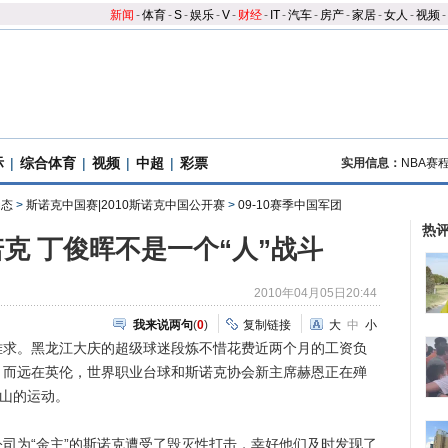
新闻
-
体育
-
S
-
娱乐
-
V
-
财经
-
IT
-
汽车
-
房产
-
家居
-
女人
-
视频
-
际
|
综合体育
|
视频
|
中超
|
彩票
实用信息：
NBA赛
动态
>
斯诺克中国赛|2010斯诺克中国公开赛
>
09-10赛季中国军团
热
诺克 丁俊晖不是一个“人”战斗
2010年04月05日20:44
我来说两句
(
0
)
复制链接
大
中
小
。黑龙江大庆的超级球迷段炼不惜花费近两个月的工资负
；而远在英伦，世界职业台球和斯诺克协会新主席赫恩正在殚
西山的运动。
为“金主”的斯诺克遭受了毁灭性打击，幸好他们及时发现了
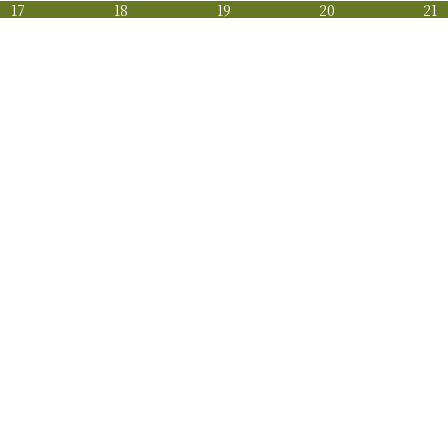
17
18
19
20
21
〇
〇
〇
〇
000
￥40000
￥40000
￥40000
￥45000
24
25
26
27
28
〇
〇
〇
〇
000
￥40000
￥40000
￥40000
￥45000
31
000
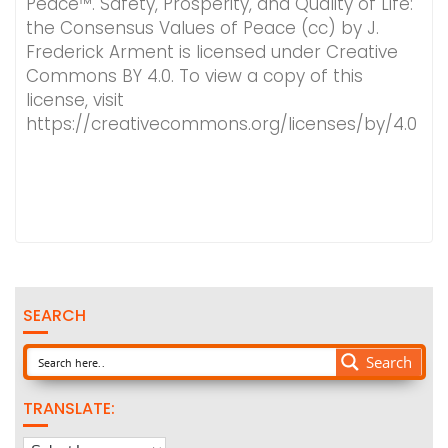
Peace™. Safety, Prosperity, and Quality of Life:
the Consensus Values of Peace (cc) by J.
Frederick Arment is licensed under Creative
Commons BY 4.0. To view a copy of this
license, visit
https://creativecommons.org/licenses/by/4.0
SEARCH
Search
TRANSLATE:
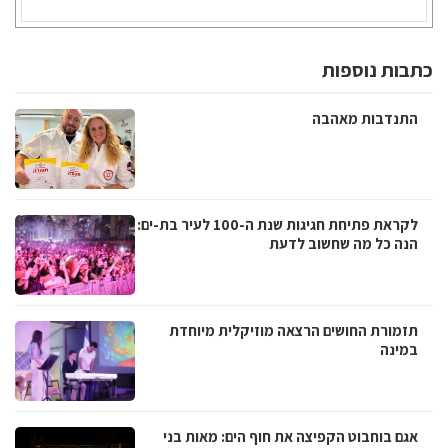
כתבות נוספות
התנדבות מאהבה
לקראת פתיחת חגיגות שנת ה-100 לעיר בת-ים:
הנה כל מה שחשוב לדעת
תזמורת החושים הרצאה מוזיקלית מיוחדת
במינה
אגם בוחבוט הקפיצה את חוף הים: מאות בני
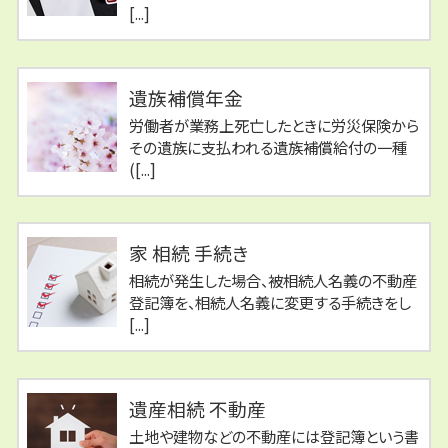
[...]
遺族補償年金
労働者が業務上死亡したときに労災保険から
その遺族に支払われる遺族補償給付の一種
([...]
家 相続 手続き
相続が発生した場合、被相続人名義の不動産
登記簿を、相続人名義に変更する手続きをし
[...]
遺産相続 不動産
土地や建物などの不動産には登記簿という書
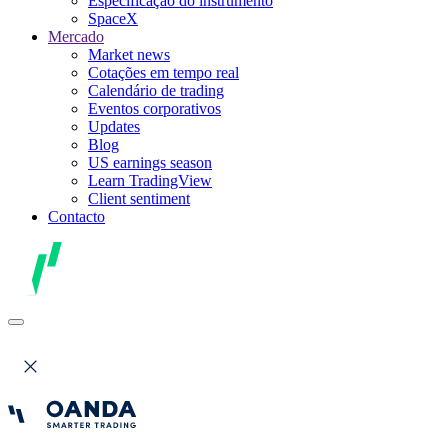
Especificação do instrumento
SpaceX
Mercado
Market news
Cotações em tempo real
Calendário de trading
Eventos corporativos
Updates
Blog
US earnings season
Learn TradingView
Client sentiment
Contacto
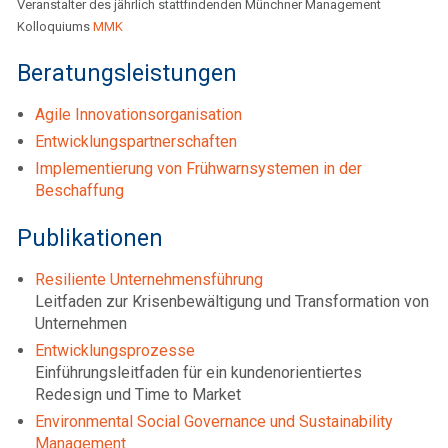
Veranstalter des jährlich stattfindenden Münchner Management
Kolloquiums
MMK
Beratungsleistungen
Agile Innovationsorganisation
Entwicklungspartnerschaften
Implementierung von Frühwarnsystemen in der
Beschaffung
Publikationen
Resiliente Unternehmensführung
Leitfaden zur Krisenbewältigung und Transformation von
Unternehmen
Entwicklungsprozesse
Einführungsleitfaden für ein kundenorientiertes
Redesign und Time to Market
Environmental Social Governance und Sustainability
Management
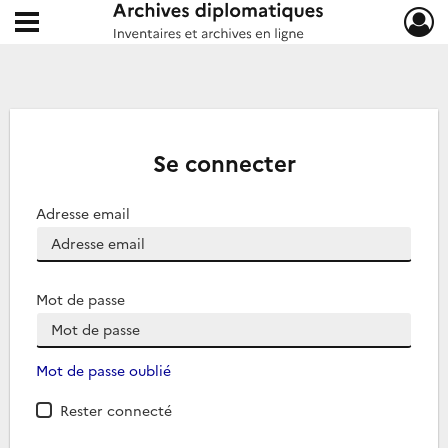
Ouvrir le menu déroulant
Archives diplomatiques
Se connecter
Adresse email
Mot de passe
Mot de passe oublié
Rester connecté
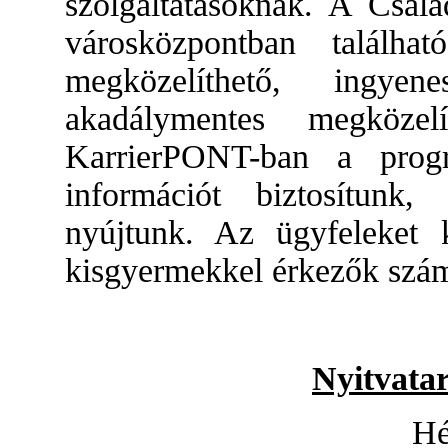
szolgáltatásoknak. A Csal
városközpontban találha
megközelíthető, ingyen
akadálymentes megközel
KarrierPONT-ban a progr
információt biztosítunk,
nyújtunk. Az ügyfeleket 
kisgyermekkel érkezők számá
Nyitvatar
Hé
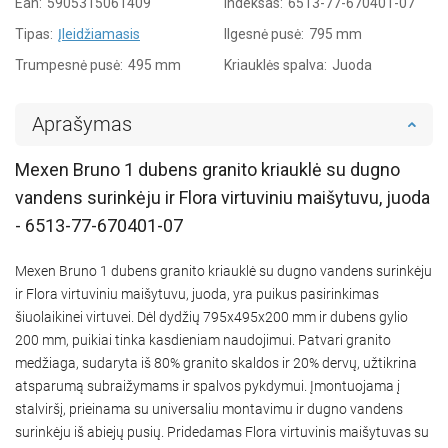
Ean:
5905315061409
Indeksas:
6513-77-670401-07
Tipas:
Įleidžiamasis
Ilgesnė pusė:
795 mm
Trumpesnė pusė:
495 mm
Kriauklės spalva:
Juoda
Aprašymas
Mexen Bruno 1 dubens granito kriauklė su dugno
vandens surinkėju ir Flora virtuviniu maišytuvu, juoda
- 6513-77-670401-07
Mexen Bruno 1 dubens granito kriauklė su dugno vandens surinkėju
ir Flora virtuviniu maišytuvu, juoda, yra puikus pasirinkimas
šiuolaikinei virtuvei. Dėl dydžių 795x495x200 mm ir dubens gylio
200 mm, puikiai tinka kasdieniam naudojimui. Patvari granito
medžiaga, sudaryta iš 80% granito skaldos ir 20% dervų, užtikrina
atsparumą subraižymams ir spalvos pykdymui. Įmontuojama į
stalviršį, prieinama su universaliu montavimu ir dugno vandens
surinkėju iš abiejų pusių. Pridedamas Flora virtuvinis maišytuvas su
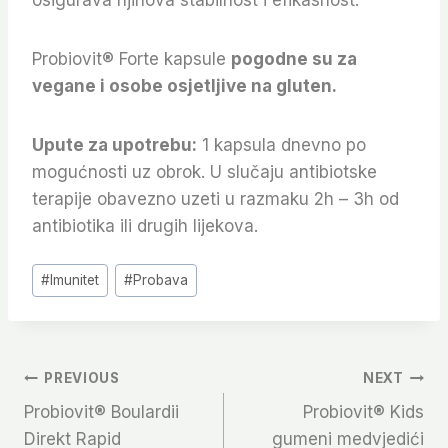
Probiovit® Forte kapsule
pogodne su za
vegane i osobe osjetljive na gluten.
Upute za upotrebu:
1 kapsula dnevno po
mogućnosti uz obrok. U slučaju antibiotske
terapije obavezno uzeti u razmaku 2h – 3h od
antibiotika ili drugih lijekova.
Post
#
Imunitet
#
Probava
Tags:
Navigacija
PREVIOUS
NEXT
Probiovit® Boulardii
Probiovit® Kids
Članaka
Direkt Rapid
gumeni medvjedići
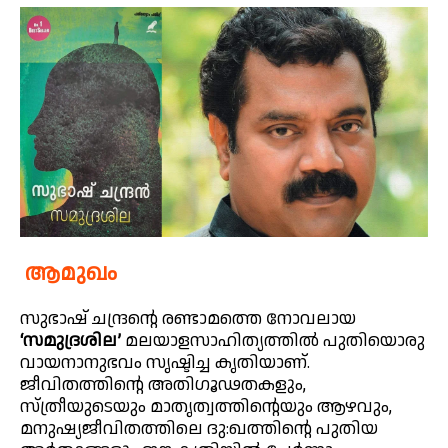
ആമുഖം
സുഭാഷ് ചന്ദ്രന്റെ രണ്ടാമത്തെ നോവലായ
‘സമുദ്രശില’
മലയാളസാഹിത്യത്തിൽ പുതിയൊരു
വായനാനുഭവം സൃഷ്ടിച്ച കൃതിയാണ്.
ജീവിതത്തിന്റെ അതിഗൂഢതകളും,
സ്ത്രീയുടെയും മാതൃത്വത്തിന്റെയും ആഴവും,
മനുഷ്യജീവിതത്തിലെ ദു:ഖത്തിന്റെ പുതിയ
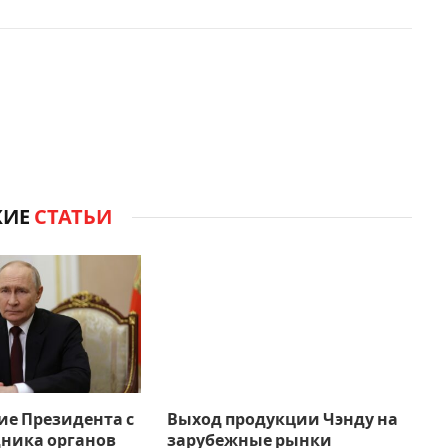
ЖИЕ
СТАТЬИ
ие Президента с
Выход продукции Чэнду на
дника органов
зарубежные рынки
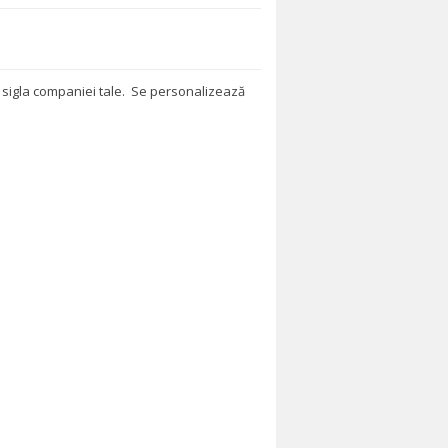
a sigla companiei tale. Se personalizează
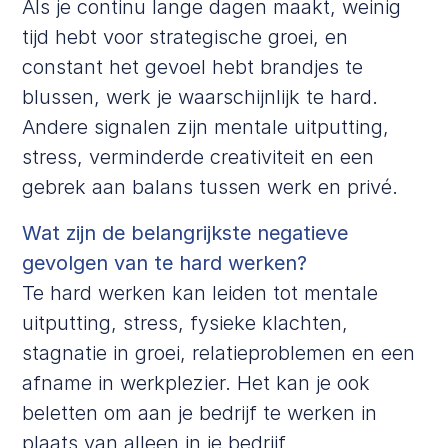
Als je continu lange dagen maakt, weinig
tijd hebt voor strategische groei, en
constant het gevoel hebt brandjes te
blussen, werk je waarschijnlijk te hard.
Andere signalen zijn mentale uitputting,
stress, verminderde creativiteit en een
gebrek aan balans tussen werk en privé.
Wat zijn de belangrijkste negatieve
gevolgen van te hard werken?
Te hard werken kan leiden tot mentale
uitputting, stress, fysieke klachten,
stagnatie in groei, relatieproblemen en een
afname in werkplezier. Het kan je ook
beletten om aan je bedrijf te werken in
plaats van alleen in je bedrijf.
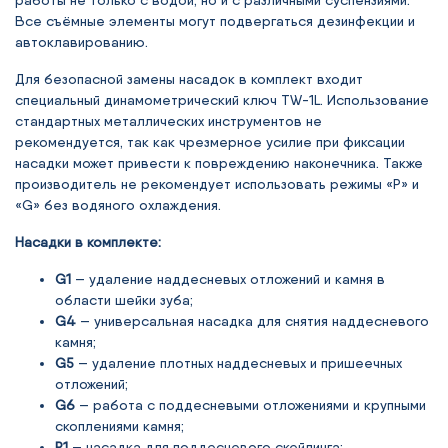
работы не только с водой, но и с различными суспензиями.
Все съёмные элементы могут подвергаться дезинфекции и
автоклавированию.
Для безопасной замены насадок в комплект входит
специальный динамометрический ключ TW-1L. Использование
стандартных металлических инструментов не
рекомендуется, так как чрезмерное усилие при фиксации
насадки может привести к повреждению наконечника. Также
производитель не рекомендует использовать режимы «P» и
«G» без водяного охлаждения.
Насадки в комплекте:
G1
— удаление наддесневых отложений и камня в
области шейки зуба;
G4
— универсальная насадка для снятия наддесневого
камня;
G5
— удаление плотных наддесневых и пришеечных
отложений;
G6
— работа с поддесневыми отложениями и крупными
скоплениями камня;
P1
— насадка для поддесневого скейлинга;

▶ [Your objective] Make a copy of each line in the records above that has the word "uitputting".

▶ [Exercise answer]
Andere signalen zijn mentale uitputting,
uitputting, stress, fysieke klachten,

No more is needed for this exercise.